Admittedly, the situation may not seem so dire. Tens of millions of Canadians still rely on traditional media for their news, whether it’s on TV, in the newspaper or online. Furthermore, our media sources have not yet become so differentiated and narrowly targeted that engagement between individuals and groups with competing views has completely broken down. But what will happen when the range of media resources available to us becomes so vast, our control over them so complete, that we lose that most basic type of consensus that renders even the most alien viewpoint comprehensible? What will happen when stray opinions or bits of information can no longer pierce the thick film of the bubbles we’ve so carefully constructed around our media-consuming selves? As the volume of discourse increases, its comprehensibility will decrease. As our access to diverse media grows, our ability to discuss it with our fellow citizens will diminish. We’ll no longer be able to talk to one another.
Popping the bubbles
In his essay, Nagata writes that during his time at CTV “every question [he] asked, every tweet [he] posted, and even what [he] said to other journalists and friends had to go through a filter, where [his] own opinions and values were carefully strained out.” Even outside of existing institutions, though, filters abound: they are the ones we place around ourselves, aided by the ever-advancing capabilities of modern technology.
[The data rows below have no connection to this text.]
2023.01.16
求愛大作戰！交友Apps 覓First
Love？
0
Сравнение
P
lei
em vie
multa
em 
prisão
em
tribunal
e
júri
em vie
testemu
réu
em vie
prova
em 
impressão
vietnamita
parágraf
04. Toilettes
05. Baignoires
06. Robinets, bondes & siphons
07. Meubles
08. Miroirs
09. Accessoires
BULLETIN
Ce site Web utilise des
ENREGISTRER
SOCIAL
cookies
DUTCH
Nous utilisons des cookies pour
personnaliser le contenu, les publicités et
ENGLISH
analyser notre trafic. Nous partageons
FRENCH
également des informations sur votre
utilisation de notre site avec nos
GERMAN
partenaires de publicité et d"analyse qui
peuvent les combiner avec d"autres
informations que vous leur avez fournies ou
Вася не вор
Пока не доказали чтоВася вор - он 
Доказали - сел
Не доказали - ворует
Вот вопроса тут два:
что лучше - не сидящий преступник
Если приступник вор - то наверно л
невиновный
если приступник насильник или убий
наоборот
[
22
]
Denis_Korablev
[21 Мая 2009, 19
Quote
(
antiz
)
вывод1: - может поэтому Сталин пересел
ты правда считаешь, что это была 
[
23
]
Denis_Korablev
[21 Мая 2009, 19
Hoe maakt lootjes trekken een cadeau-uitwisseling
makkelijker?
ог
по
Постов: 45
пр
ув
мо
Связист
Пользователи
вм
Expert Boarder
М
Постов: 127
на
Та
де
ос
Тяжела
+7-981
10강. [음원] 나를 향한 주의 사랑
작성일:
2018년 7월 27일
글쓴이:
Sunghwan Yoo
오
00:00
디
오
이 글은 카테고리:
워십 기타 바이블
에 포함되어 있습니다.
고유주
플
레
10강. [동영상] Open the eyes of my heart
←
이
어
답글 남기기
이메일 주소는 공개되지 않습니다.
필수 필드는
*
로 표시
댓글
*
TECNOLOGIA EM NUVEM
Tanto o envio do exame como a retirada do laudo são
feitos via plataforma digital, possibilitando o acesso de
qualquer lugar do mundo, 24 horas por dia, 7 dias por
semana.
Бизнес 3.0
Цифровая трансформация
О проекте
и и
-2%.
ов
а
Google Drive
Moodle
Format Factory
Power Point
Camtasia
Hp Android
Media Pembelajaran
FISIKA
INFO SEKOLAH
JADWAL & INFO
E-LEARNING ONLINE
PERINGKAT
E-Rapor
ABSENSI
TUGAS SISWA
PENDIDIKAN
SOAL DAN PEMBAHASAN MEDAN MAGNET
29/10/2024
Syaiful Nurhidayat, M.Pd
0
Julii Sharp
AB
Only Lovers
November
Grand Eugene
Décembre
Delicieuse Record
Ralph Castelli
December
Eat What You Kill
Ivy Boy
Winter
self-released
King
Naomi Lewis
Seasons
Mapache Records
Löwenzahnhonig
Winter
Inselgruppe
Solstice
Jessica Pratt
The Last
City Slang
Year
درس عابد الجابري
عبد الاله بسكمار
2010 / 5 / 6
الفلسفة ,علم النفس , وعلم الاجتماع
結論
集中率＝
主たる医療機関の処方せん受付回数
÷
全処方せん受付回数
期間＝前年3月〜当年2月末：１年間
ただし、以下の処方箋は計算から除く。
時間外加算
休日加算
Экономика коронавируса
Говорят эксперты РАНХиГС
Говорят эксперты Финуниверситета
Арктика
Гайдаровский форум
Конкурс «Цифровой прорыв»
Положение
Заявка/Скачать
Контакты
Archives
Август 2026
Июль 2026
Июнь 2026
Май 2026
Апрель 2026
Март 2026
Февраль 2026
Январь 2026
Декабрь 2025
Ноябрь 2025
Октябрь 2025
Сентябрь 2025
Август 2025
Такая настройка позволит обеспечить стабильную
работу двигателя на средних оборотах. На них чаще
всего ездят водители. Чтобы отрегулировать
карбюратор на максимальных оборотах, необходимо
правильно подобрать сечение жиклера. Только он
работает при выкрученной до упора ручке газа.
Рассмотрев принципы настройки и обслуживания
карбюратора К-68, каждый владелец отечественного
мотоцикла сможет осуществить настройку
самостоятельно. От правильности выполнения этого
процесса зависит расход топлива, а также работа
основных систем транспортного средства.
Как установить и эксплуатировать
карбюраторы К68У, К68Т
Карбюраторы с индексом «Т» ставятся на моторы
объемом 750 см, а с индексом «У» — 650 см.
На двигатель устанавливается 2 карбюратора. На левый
If new media is to fulfill its promise, if it is to escape the constraints of traditional institutions without reproducing their failures, recognition must be given to the ways in which new forms of media are filtered to conform to our existing preferences and beliefs. Those involved in its production and reception — that is, all of us — must attempt to extricate ourselves from these moulds, to seek out new and disquieting information and opinion, and to find among ourselves the common threads that unite our varied outlooks and unique experiences in the world. If we can do that — break the bubbles that so narrowly limit the scope of our access to media — then certainly a public discourse that is genuinely democratic will be possible.
Regan Burles completed an Honours Bachelor of Arts in political science and history at the University of Ottawa in 2011. He will commence a Master of Arts program in political science at the University of Victoria in September 2012.